* _What the exercise asks_
Look below for the lines from the one with "4.170 | | 114.976 |" to the one with "33.1085 | | | |", and copy exactly those lines, both ends included.

* _Data to process_
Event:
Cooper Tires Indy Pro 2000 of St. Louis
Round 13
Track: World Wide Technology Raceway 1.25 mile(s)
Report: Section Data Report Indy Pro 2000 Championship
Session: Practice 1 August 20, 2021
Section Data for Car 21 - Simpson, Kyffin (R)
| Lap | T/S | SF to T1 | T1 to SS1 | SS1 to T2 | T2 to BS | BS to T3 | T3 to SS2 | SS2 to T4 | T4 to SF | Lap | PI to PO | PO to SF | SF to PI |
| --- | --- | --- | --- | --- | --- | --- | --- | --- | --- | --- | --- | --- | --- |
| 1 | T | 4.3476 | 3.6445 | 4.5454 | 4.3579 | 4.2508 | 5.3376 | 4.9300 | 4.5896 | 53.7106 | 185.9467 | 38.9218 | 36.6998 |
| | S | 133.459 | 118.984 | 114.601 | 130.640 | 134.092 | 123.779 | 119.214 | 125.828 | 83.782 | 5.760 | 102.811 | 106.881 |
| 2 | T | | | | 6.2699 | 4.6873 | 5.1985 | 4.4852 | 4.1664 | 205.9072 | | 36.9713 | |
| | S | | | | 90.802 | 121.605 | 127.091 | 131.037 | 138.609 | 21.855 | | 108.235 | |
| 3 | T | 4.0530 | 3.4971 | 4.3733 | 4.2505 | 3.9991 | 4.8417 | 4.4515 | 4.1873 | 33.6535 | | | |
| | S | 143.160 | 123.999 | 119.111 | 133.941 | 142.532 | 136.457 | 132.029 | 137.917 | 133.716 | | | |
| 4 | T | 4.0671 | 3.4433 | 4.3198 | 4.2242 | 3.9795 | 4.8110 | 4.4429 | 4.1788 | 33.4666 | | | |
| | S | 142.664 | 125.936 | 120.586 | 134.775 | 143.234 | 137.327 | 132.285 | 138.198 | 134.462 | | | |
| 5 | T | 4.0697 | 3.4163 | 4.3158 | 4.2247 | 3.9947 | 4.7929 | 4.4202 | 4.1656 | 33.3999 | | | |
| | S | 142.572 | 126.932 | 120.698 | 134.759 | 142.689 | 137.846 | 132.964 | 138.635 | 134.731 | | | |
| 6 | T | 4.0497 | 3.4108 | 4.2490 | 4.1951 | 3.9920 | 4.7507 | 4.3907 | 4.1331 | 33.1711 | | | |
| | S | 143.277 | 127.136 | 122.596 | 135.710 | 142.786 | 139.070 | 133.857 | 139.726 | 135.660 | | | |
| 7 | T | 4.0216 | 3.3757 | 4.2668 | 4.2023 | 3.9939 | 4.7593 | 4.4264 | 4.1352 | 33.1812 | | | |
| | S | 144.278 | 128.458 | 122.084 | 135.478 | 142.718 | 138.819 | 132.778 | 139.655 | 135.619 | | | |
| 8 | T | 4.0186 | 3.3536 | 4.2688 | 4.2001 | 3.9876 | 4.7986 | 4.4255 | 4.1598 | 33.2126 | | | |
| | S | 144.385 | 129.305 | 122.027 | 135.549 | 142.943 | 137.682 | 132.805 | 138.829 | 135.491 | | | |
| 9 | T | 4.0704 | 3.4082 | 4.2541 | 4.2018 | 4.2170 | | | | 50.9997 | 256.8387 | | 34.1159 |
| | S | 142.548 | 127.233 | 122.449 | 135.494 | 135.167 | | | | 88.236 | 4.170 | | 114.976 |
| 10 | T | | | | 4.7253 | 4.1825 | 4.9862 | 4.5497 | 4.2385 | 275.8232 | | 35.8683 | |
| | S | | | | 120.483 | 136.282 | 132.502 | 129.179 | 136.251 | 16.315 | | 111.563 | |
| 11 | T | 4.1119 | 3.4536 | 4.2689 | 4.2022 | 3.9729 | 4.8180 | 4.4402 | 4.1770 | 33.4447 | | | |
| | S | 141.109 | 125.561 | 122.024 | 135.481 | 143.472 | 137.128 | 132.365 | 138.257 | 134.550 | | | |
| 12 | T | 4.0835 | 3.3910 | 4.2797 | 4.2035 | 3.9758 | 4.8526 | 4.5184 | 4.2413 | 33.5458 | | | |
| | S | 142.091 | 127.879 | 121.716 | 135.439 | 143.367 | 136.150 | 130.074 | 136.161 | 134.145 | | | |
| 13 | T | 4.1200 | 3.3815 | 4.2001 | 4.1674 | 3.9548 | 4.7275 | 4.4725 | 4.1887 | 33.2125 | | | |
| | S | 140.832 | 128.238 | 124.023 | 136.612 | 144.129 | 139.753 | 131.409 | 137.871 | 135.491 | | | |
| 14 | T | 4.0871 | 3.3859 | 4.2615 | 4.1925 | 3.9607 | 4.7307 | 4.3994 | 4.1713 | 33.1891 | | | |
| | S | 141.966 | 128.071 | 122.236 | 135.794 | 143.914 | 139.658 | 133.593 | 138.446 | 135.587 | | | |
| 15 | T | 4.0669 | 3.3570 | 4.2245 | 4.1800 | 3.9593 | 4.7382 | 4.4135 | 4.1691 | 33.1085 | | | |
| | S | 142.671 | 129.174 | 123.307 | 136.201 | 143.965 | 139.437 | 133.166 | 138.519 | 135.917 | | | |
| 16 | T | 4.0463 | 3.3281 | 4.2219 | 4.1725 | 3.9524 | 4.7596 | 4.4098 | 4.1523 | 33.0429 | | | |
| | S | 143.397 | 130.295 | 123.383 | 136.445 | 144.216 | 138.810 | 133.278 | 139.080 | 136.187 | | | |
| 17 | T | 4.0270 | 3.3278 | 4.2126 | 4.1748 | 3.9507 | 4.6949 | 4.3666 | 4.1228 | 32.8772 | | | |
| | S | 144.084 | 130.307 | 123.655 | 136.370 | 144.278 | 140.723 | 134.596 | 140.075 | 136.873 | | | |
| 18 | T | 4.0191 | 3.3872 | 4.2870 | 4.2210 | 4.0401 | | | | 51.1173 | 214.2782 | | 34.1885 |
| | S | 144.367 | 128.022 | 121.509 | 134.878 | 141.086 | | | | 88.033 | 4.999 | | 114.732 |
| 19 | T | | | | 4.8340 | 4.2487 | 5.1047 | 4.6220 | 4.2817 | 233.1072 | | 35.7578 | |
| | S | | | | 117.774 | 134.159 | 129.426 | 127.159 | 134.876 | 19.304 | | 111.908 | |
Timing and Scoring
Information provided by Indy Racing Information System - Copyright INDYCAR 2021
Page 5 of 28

* _Answer to this exercise_
| | S | 142.548 | 127.233 | 122.449 | 135.494 | 135.167 | | | | 88.236 | 4.170 | | 114.976 |
| 10 | T | | | | 4.7253 | 4.1825 | 4.9862 | 4.5497 | 4.2385 | 275.8232 | | 35.8683 | |
| | S | | | | 120.483 | 136.282 | 132.502 | 129.179 | 136.251 | 16.315 | | 111.563 | |
| 11 | T | 4.1119 | 3.4536 | 4.2689 | 4.2022 | 3.9729 | 4.8180 | 4.4402 | 4.1770 | 33.4447 | | | |
| | S | 141.109 | 125.561 | 122.024 | 135.481 | 143.472 | 137.128 | 132.365 | 138.257 | 134.550 | | | |
| 12 | T | 4.0835 | 3.3910 | 4.2797 | 4.2035 | 3.9758 | 4.8526 | 4.5184 | 4.2413 | 33.5458 | | | |
| | S | 142.091 | 127.879 | 121.716 | 135.439 | 143.367 | 136.150 | 130.074 | 136.161 | 134.145 | | | |
| 13 | T | 4.1200 | 3.3815 | 4.2001 | 4.1674 | 3.9548 | 4.7275 | 4.4725 | 4.1887 | 33.2125 | | | |
| | S | 140.832 | 128.238 | 124.023 | 136.612 | 144.129 | 139.753 | 131.409 | 137.871 | 135.491 | | | |
| 14 | T | 4.0871 | 3.3859 | 4.2615 | 4.1925 | 3.9607 | 4.7307 | 4.3994 | 4.1713 | 33.1891 | | | |
| | S | 141.966 | 128.071 | 122.236 | 135.794 | 143.914 | 139.658 | 133.593 | 138.446 | 135.587 | | | |
| 15 | T | 4.0669 | 3.3570 | 4.2245 | 4.1800 | 3.9593 | 4.7382 | 4.4135 | 4.1691 | 33.1085 | | | |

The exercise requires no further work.